All of the above photos were photoed in March of 2012, on the way to (photo 1), on the way from (photo 28), or at or from (photos 2-27) the Royal Victoria Docks, which are out beyond Docklands. This evening, I came across a little directory, where I’d put them all, with something like this in mind. All the work of selecting had been done. So here they all are. And yes, you are right, I do have very conventional tastes in sunsets, with interesting things in the foreground. But if you ever decide to dislike something you like, because other people also like it, more fool you.

I love how shoving up great clutches of photos like this is so much easier than it was at the old blog, and that it is easy for you to click through them, if you want to, just as slowly or as quickly as you like, without a lot of backwards-and-forwards-ing. I don’t think that’ll ever get old.

Two Big Things were, at that particular moment, under construction. They were finishing up with The Shard, and they were building that weird cable car thing across the River, having, in March 2012, got as far as building the towers but being yet to attach the cables or cable cars.

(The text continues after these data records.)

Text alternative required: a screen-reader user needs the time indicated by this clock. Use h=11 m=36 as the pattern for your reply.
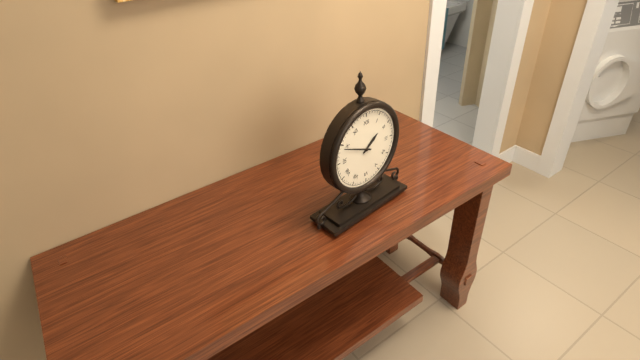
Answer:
h=1 m=49
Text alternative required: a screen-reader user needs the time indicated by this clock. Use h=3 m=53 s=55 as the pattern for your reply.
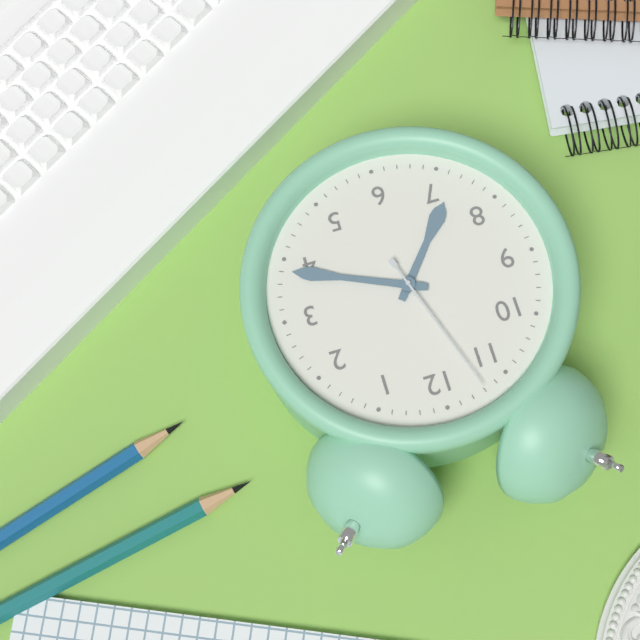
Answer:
h=7 m=19 s=57
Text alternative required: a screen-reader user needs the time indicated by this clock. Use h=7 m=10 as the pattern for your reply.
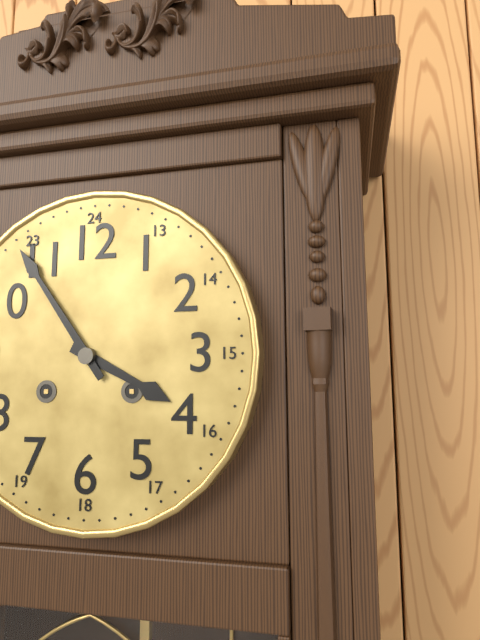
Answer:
h=3 m=54
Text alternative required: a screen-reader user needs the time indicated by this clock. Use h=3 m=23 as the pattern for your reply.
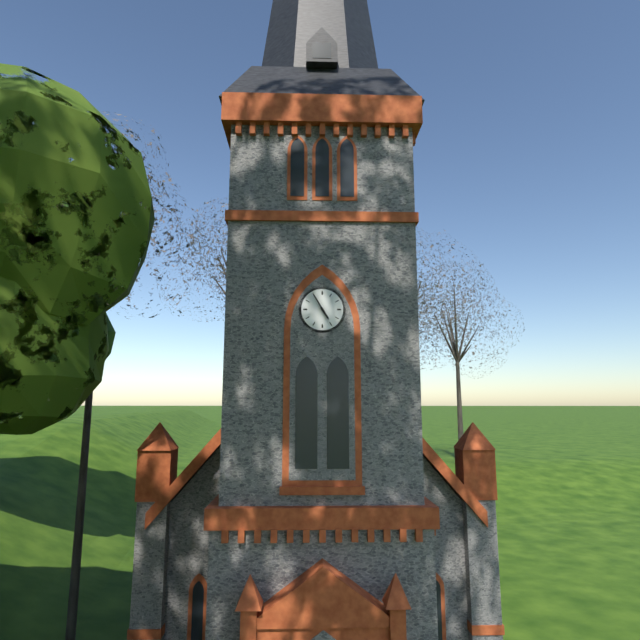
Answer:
h=4 m=55
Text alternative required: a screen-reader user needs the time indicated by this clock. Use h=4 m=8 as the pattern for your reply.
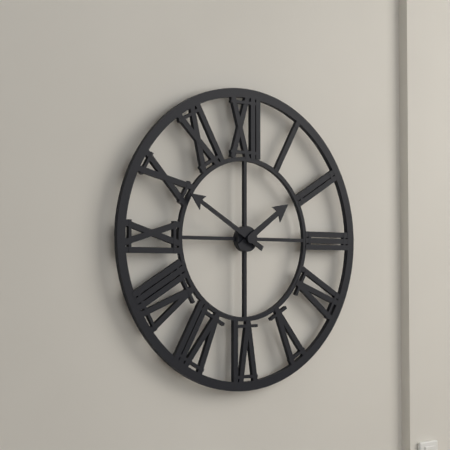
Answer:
h=1 m=50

One of my favourite Things at these docks is the new footbridge they built across it. It’s great to look at, and it’s great to look from.

I really hope that by the time half decent weather returns, some time around March 2021, I’ll be in a fit state to take advantage of it, and do more of this kind of photo-perambulating.

Double decker and single decker trains in France

While rootling through the archives today, I came upon these two photos, of a single decker train and a double decker train, photoed within a few minutes of each other in Quimper, Brittany, in 2018:

On the left, a single decker train. On the right a double decker train.

Earlier this year I did a posting in which I ruminated upon the appeal of, but the disadvantages of, double decker trains. The above photos illustrate the problems of double decker trains rather well, I think.

Basically, a lot of bother, to achieve an only rather small increase in capacity.

That earlier posting was also about how much less clunky trains have become since when I was a kid in the fifties and sixties. But double decker trains must necessarily remain clunky, to support that upper deck, and to get people up to and down from it. Commenters Crozier and Jennings concurred, which was reassuring.

It’s a different story when it comes to long distance trains. For them, where there’s not so much getting on and off per journey, double decker carriages make more sense.